### [Exercise directions]
Pictures are to be left out, and every entry repeated exactly.

### [Task material]
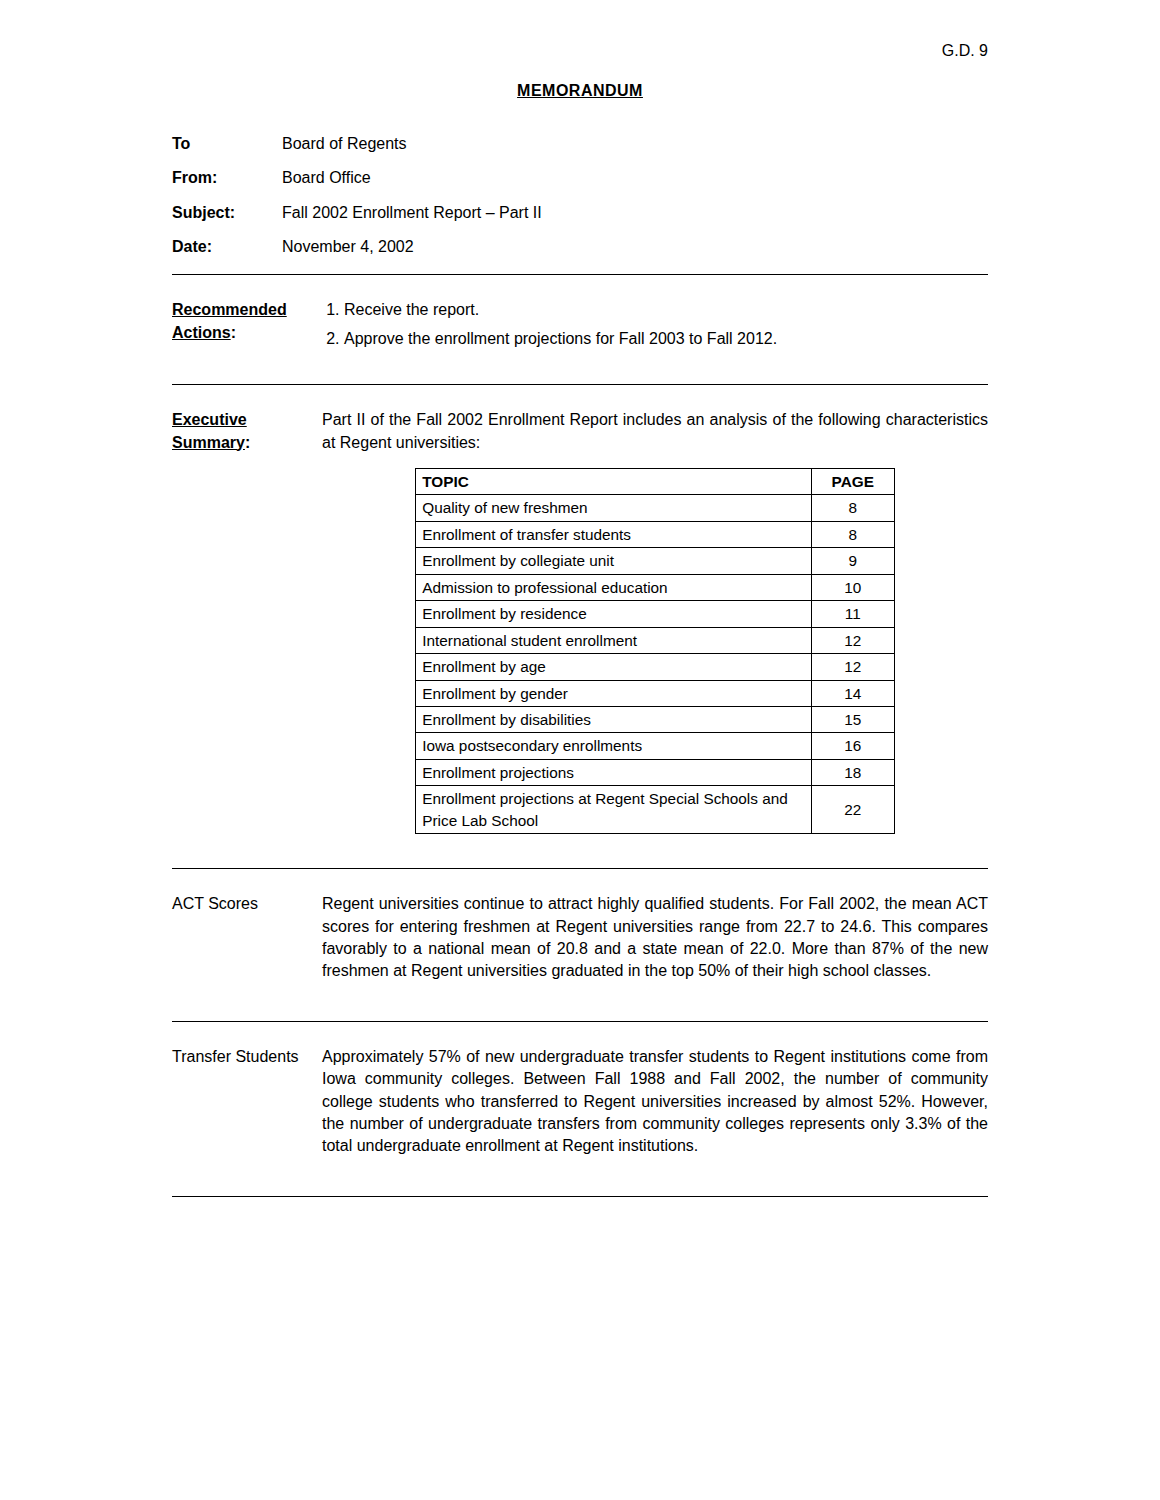G.D. 9
MEMORANDUM
| To | Board of Regents |
| From: | Board Office |
| Subject: | Fall 2002 Enrollment Report – Part II |
| Date: | November 4, 2002 |
| Recommended Actions : | Receive the report. Approve the enrollment projections for Fall 2003 to Fall 2012. |
| Executive Summary : | Part II of the Fall 2002 Enrollment Report includes an analysis of the following characteristics at Regent universities: / TOPIC / PAGE / / --- / --- / / Quality of new freshmen / 8 / / Enrollment of transfer students / 8 / / Enrollment by collegiate unit / 9 / / Admission to professional education / 10 / / Enrollment by residence / 11 / / International student enrollment / 12 / / Enrollment by age / 12 / / Enrollment by gender / 14 / / Enrollment by disabilities / 15 / / Iowa postsecondary enrollments / 16 / / Enrollment projections / 18 / / Enrollment projections at Regent Special Schools and Price Lab School / 22 / |
| ACT Scores | Regent universities continue to attract highly qualified students. For Fall 2002, the mean ACT scores for entering freshmen at Regent universities range from 22.7 to 24.6. This compares favorably to a national mean of 20.8 and a state mean of 22.0. More than 87% of the new freshmen at Regent universities graduated in the top 50% of their high school classes. |
| Transfer Students | Approximately 57% of new undergraduate transfer students to Regent institutions come from Iowa community colleges. Between Fall 1988 and Fall 2002, the number of community college students who transferred to Regent universities increased by almost 52%. However, the number of undergraduate transfers from community colleges represents only 3.3% of the total undergraduate enrollment at Regent institutions. |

### [Response]
G.D. 9
MEMORANDUM
| To | Board of Regents |
| From: | Board Office |
| Subject: | Fall 2002 Enrollment Report – Part II |
| Date: | November 4, 2002 |
| Recommended Actions : | Receive the report. Approve the enrollment projections for Fall 2003 to Fall 2012. |
| Executive Summary : | Part II of the Fall 2002 Enrollment Report includes an analysis of the following characteristics at Regent universities: / TOPIC / PAGE / / --- / --- / / Quality of new freshmen / 8 / / Enrollment of transfer students / 8 / / Enrollment by collegiate unit / 9 / / Admission to professional education / 10 / / Enrollment by residence / 11 / / International student enrollment / 12 / / Enrollment by age / 12 / / Enrollment by gender / 14 / / Enrollment by disabilities / 15 / / Iowa postsecondary enrollments / 16 / / Enrollment projections / 18 / / Enrollment projections at Regent Special Schools and Price Lab School / 22 / |
| ACT Scores | Regent universities continue to attract highly qualified students. For Fall 2002, the mean ACT scores for entering freshmen at Regent universities range from 22.7 to 24.6. This compares favorably to a national mean of 20.8 and a state mean of 22.0. More than 87% of the new freshmen at Regent universities graduated in the top 50% of their high school classes. |
| Transfer Students | Approximately 57% of new undergraduate transfer students to Regent institutions come from Iowa community colleges. Between Fall 1988 and Fall 2002, the number of community college students who transferred to Regent universities increased by almost 52%. However, the number of undergraduate transfers from community colleges represents only 3.3% of the total undergraduate enrollment at Regent institutions. |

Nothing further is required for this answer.